[Task directions]
Reproduce the transcribed text from every entry, substituting "Стандарты" for each occurrence of "ФГОС" and leaving everything else unchanged. Omit the pictures from your answer.

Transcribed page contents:
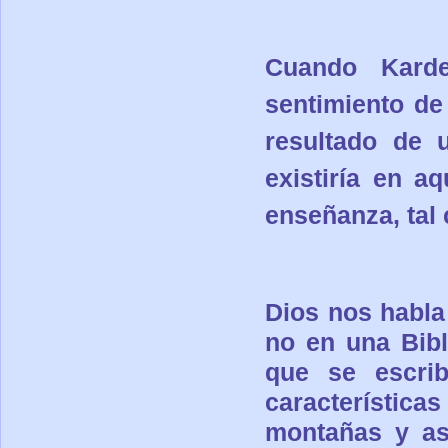
Cuando Karde
sentimiento de
resultado de 
existiría en aq
enseñanza, tal 
Dios nos habla 
no en una Bibl
que se escrib
característi
montañas y ast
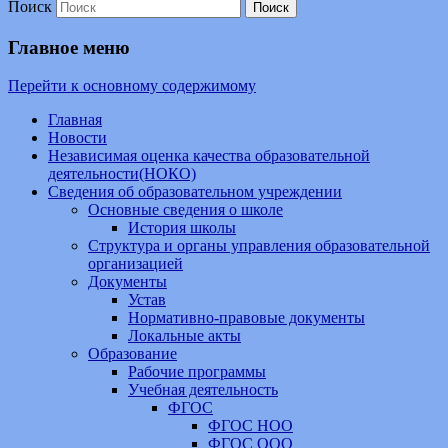
Поиск
Главное меню
Перейти к основному содержимому
Главная
Новости
Независимая оценка качества образовательной
деятельности(НОКО)
Сведения об образовательном учреждении
Основные сведения о школе
История школы
Структура и органы управления образовательной
организацией
Документы
Устав
Нормативно-правовые документы
Локальные акты
Образование
Рабочие программы
Учебная деятельность
ФГОС
ФГОС НОО
ФГОС ООО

[Response to this exercise]
Cuando Karde
sentimiento de
resultado de 
existiría en aq
enseñanza, tal 
Dios nos habla 
no en una Bibl
que se escrib
característi
montañas y ast
Поиск
Главное меню
Перейти к основному содержимому
Главная
Новости
Независимая оценка качества образовательной
деятельности(НОКО)
Сведения об образовательном учреждении
Основные сведения о школе
История школы
Структура и органы управления образовательной
организацией
Документы
Устав
Нормативно-правовые документы
Локальные акты
Образование
Рабочие программы
Учебная деятельность
Стандарты
Стандарты НОО
Стандарты ООО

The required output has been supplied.